5. Having considered the facts and circumstances of the case and the relevant evidences which were placed for our consideration by the learned counsel for the parties, it appears to us that the place of occurrence has been seriously disputed by the accused. It was, therefore, necessary to establish the place of occurrence beyond reasonable doubt. We fail to understand why the bloodstained earth stated to have been recovered from the place of occurrence had not been kept separately, but was mixed up with the bloodstained earth found in the house of the accused where the dead body was found by the Investigating Officer. The alleged seizure of the spent-up cartridges and also the pellets and wads from the said place of occurrence near the neem tree has also not been established beyond reasonable doubt because although there were panch witnesses for such seizure, such witnesses have not been examined and no explanation has been given by the prosecution as to why such witnesses have not been examined. According to the prosecution case, the deceased had died near the neem tree, but his body had been dragged up to the house of the accused which is about 28 feet away.

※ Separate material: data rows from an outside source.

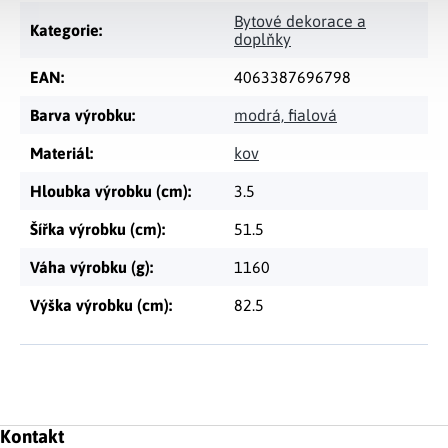
Bytové dekorace a
Kategorie
:
doplňky
EAN
:
4063387696798
Barva výrobku
:
modrá, fialová
Materiál
:
kov
Hloubka výrobku (cm)
:
3.5
Šířka výrobku (cm)
:
51.5
Váha výrobku (g)
:
1160
Výška výrobku (cm)
:
82.5
Zápatí
Kontakt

But no dragging mark was noticed by the doctor on the person of the deceased. If the body had been dragged up to such distance over the village pathway, it was likely that some markings should be found on the body of the deceased by the doctor holding post-mortem examination. The deceased was also found in the house of the accused wearing only an underwear. It is not the case of the prosecution that he was properly dressed when he had gone out to buy cigarettes but such clothes had been removed in the house of the (sic accused). If on such disturbing features of the prosecution case the High Court has entertained doubt about the credibility of the prosecution case and has given benefit of doubt to the accused by passing order of acquittal in their favour, we do not think that such view is wholly unreasonable and against the weight of evidence for which interference by this Court is called for. We, therefore, dismiss this appeal. The bail bonds furnished by the appellant should stand discharged. Appeal dismissed.